Days later, Lynn and I are still finding thorns in our arms, hands, and socks. (The stickers don’t all come out in the wash.) Our faces are sunburned, and we’ve both been exhausted by the end of several thistle-cutting days.

Back on the ecstasy front, we have more quail pecking around Mitchell cabin this spring than I’ve seen in the last several years.

Looking every bit as self-important as a courtier during the reign of King George I, this portly fellow struts along the railing of my deck.

A little ecstasy cum agony: For the first time last week, a peacock showed up here.
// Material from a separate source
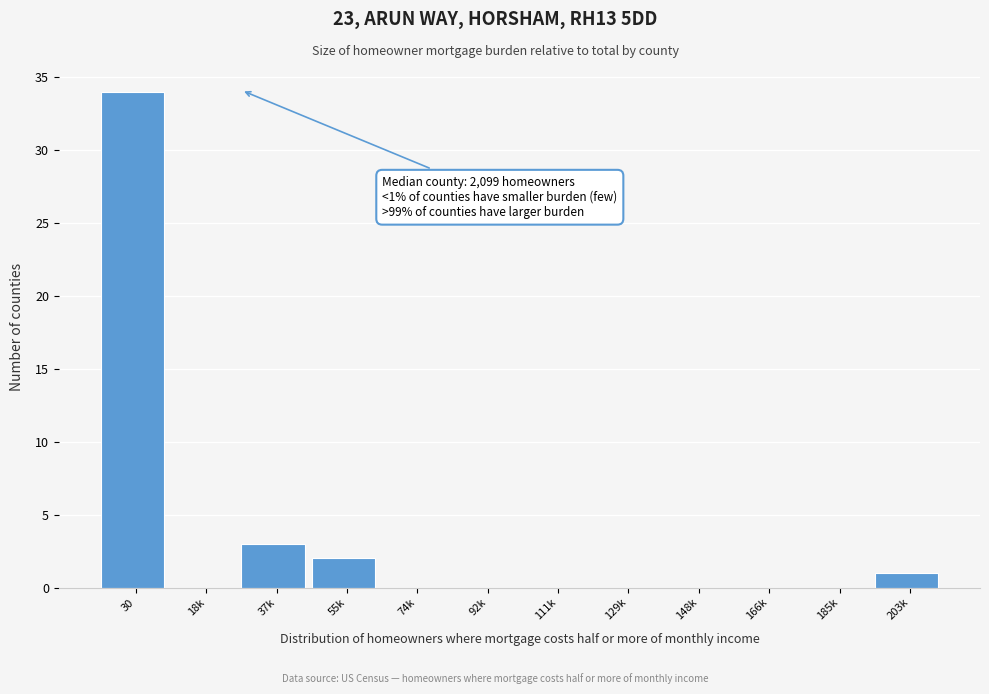

Reading right to left, what are all the values shown in this chart?

203k=1	185k=0	166k=0	148k=0	129k=0	111k=0	92k=0	74k=0	55k=2	37k=3	18k=0	30=34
Perched on the limb of a tree next to the house, it was the first peacock I’ve ever seen at Mitchell cabin although I used to frequently see them around Nicasio.
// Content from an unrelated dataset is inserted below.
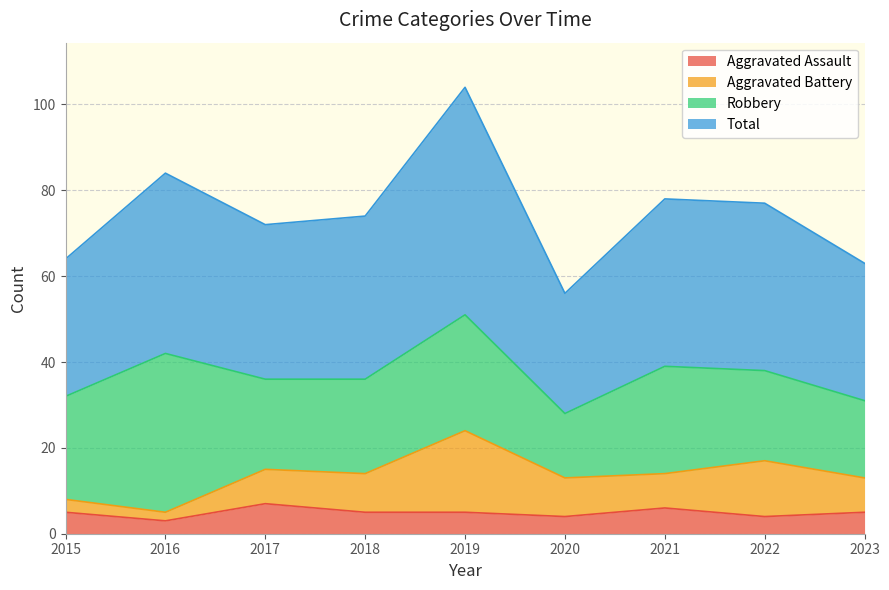

True or false: Aggravated Assault and Total intersect in this chart.

False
By the way, it’s true what people say: their calls sound like a woman screaming in distress. At first, having a peacock around was fun, but after its piercing screams started waking Lynn up in the early morning, she soon became impatient with the bird.

Signs of life. Lynn was walking down our outside steps last week when she noticed on the ground half the shell of a small egg. With it were a couple of shell fragments and a bit of a nest.
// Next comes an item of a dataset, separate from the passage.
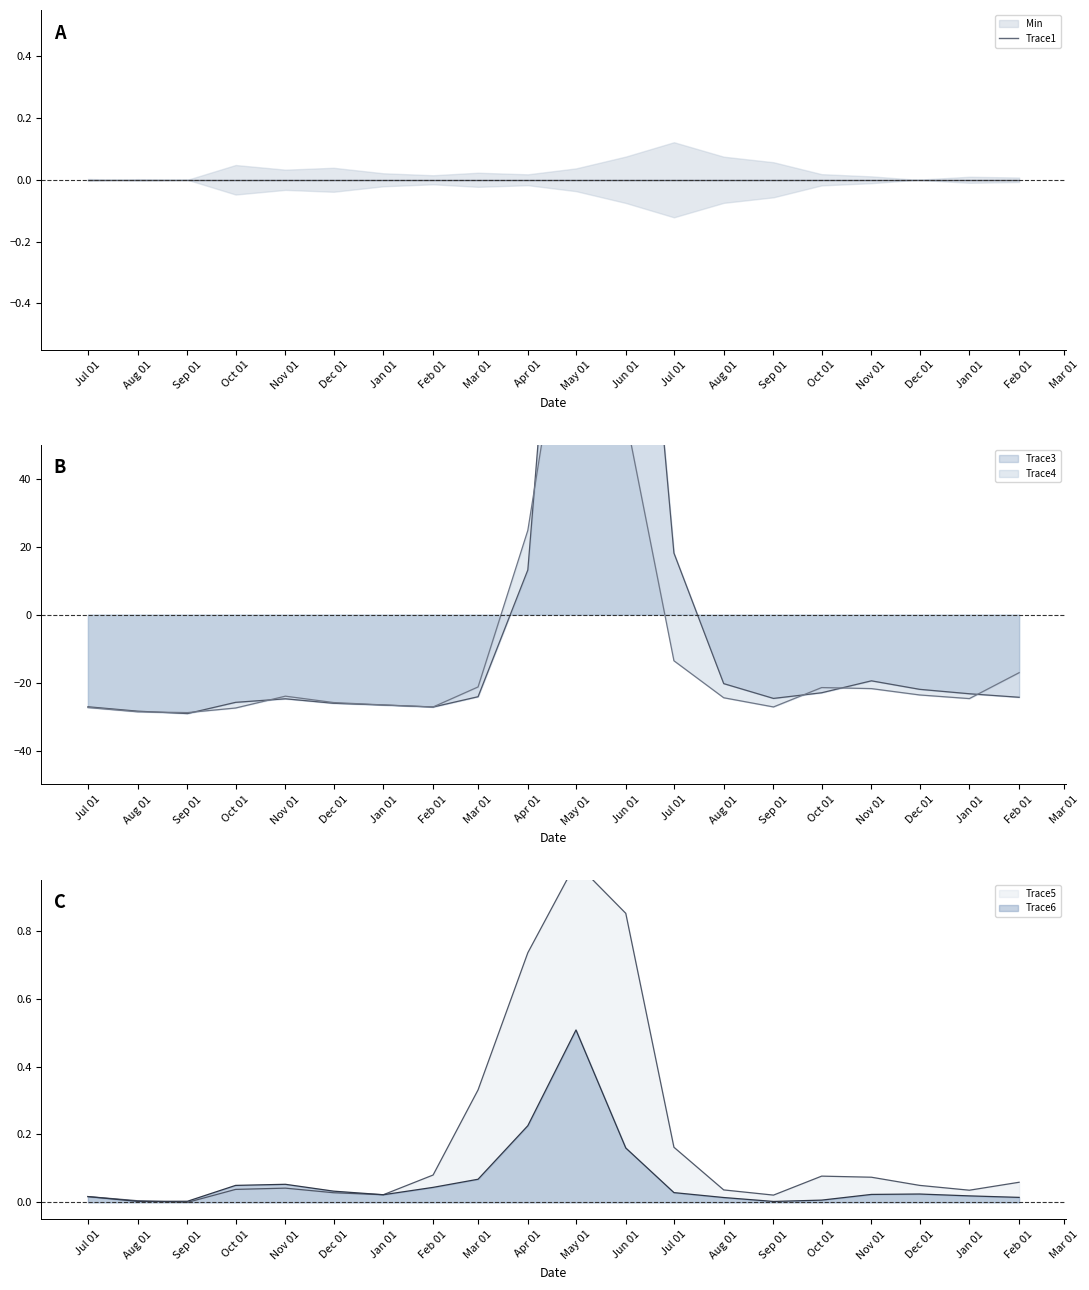

The value of Trace5 at Jun 01 is 1.3. True or false?

False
On our next trip downtown, Lynn and I stopped by the Institute for Bird Populations where Rodney Siegel determined that — based on the egg’s size and spots— it belonged to a towhee (left).

There was no tree over the spot where the egg was found, but Rodney told us towhees nest on the ground. After the eggs hatch, the mother towhee often takes parts of the shell out of the nest, flies a short ways, and dumps them on the ground.

Lynn and I were worried that another bird or four-footed predator had stolen the egg from the nest and eaten its contents. Rodney, however, said the broken edge of the shell was typical of what remains after a chick pecks its way out.

Since a woodstove is the only source of heat in Mitchell cabin, I need to regularly haul loads of firewood from a woodshed uphill to the house. Carrying the loads used to require a fair amount of exertion, but Anastacio Gonzalez of Point Reyes Station advised me to try carrying heavy loads the way campesinos (field workers) do.

Great idea. One’s legs, not one’s back or arm muscles, bear most of the load, making it seem light. I’d put this revelation in the ecstasy column.